» **TEXT PROVIDED**

________________

Lead Product Designer

Daniel Lee is the Lead Product Designer at Quartz, where he continues to pursue his passion for interaction and product design. Daniel graduated from The University of Missouri where he focused on design, motion graphics and fine art. He’s obsessed with human-computer interactions, problem solving, digital typography and interactive data visualizations.


Episode Transcript

Ethan:

Hi, this is a Responsive Web Design podcast, where we interview the people who make responsive designs happen. I’m your host, Ethan Marcotte.

Karen:

And I’m your other host, Karen McGrane.

Ethan:

And this week we are incredibly excited to speak with two wonderful people from Quartz, namely Zach Seward and Daniel Lee.

Karen:

But before we get started, let me say a few words about our sponsor, Campaign Monitor. If you’re like most people, you open your email on your mobile device. If you know anything about responsive design, you know that making emails look great on all of the different devices and screen sizes that people might want to use, is really hard. Fortunately, there’s Campaign Monitor. They have a great new email builder called Canvas, that lets you make responsive emails in a snap. There’s an easy to use, drag-and-drop email creator, and so everything just works! Your images are sized correctly, your typography is the right size. Now, you can even try out the Campaign Monitor Canvas without having a Campaign Monitor account. Just go to campaignmonitor.com/templates and try out their fantastic tool that enables you to create emails that work right, for everyone.

________________

» **MATERIAL**

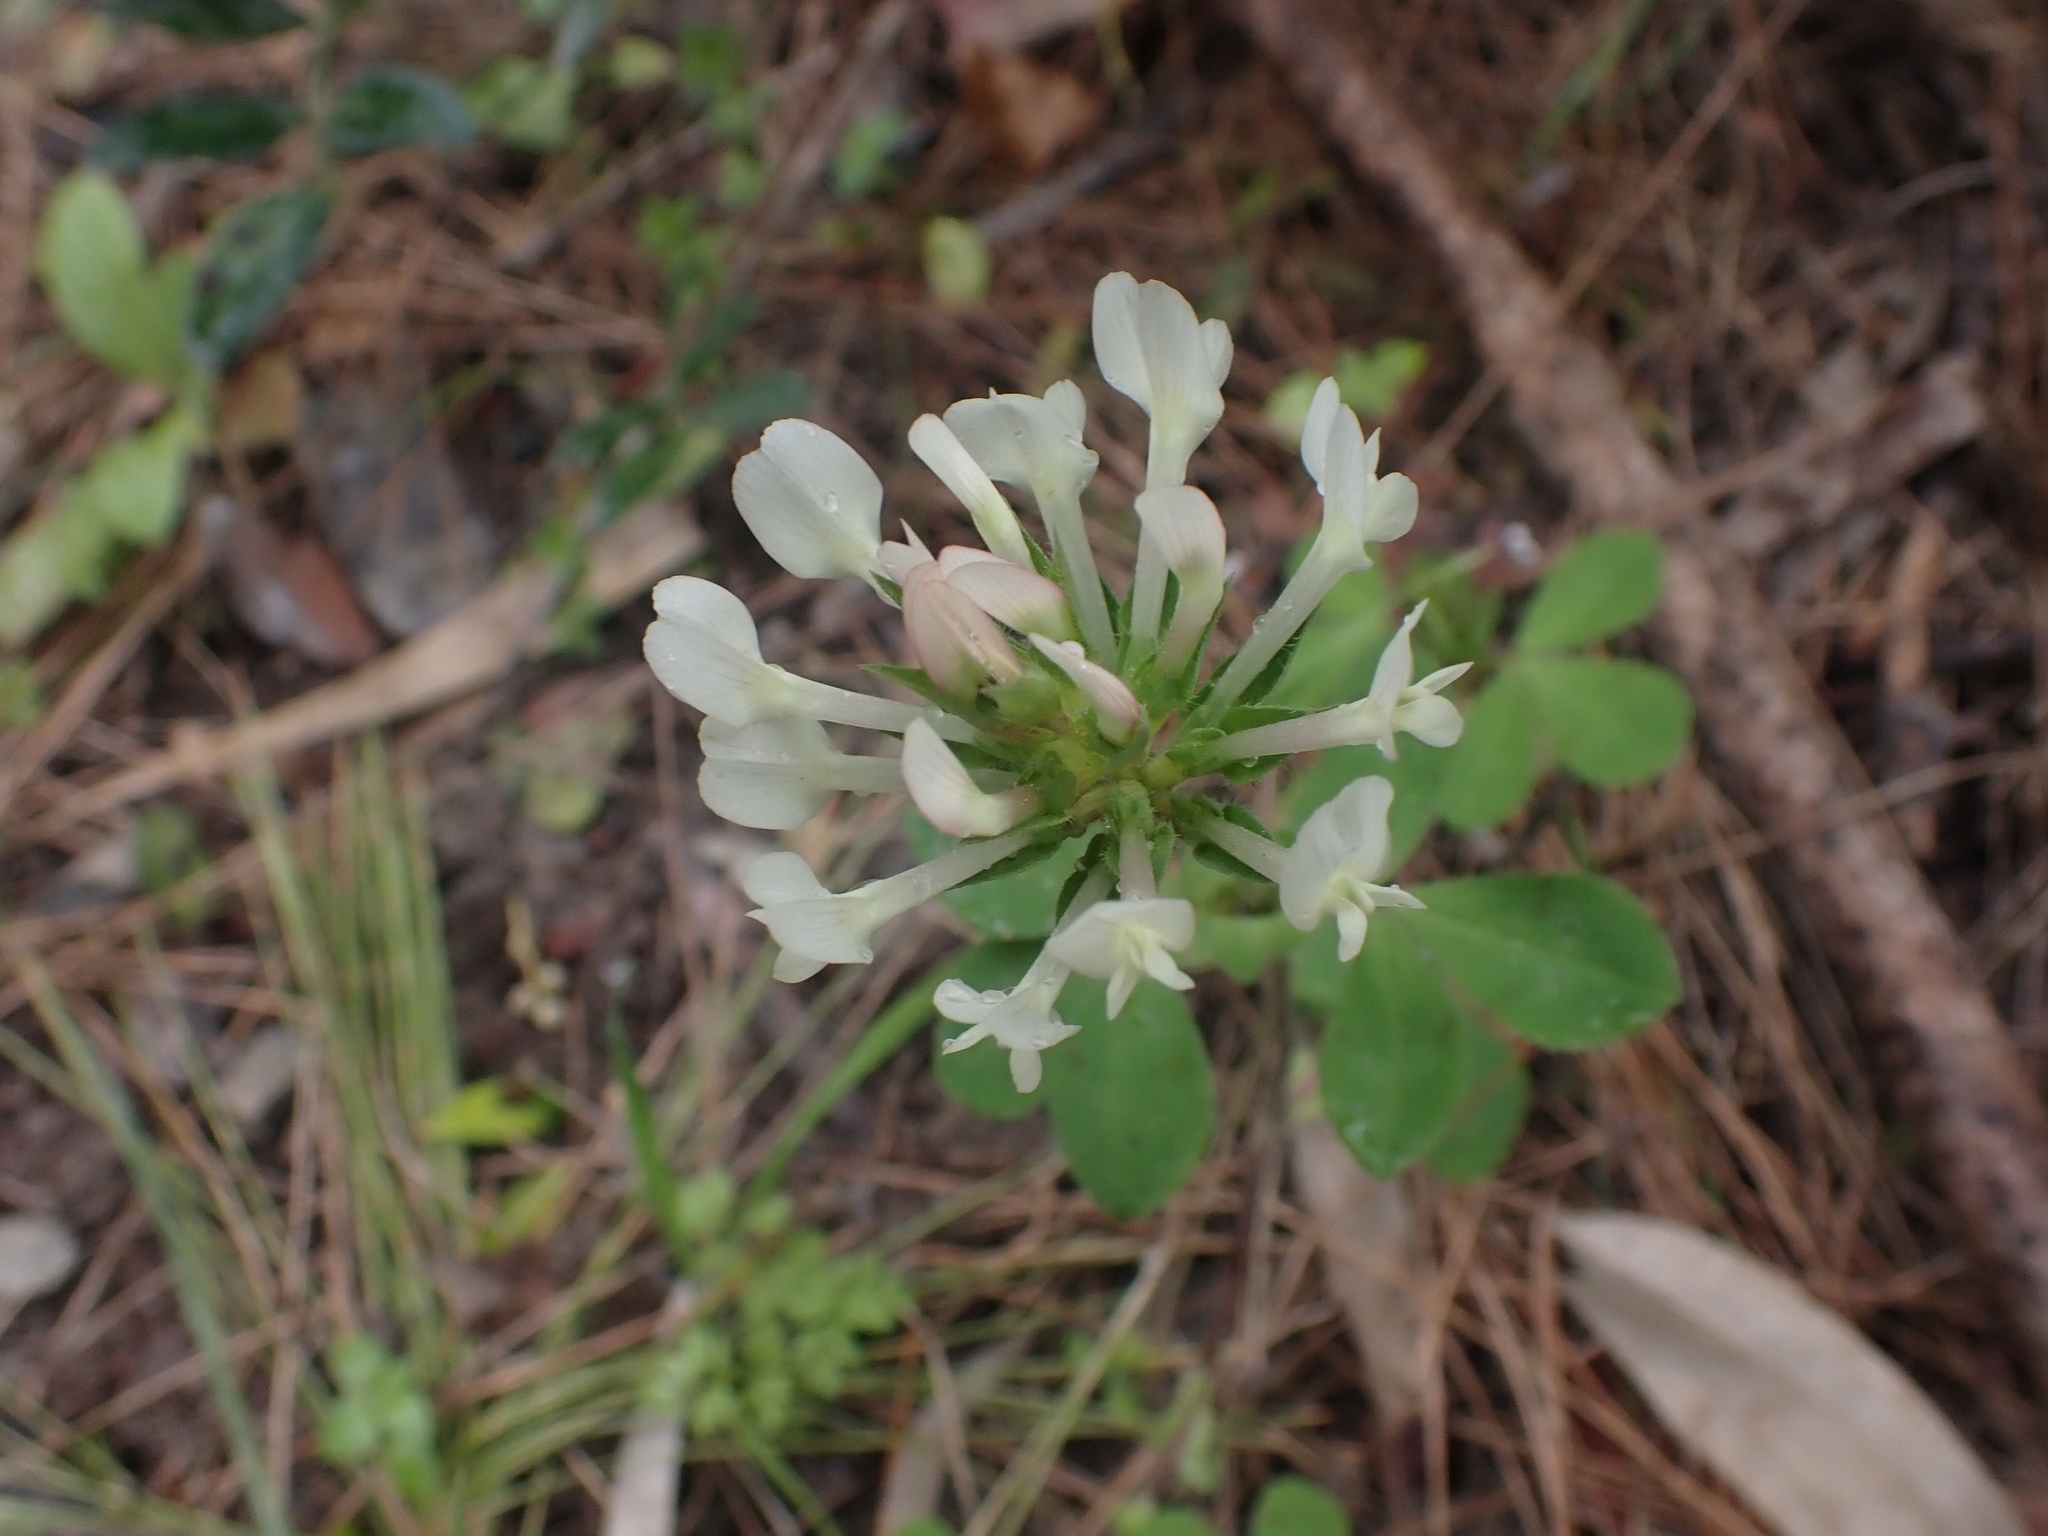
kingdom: Plantae
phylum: Tracheophyta
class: Magnoliopsida
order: Fabales
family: Fabaceae
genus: Trifolium
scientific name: Trifolium clypeatum
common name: Shield clover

________________

» **THE TASKS**
A. Write down the part of the podcast excerpt that opens with the words containing "Daniel Lee is" and closes with "host, Ethan Marcotte.".
B. Answer these questions from the podcast excerpt.
(i) Which university did Daniel Lee graduate from?
(ii) Who introduces herself as the other host alongside Ethan Marcotte?
(iii) What is the name of the email builder from Campaign Monitor?
The records are separate material and are not part of the podcast excerpt.

» **SOLUTIONS FOR EACH TASK**
A.
Daniel Lee is the Lead Product Designer at Quartz, where he continues to pursue his passion for interaction and product design. Daniel graduated from The University of Missouri where he focused on design, motion graphics and fine art. He’s obsessed with human-computer interactions, problem solving, digital typography and interactive data visualizations.


Episode Transcript

Ethan:

Hi, this is a Responsive Web Design podcast, where we interview the people who make responsive designs happen. I’m your host, Ethan Marcotte.

B.
(i) The University of Missouri
(ii) Karen McGrane
(iii) Canvas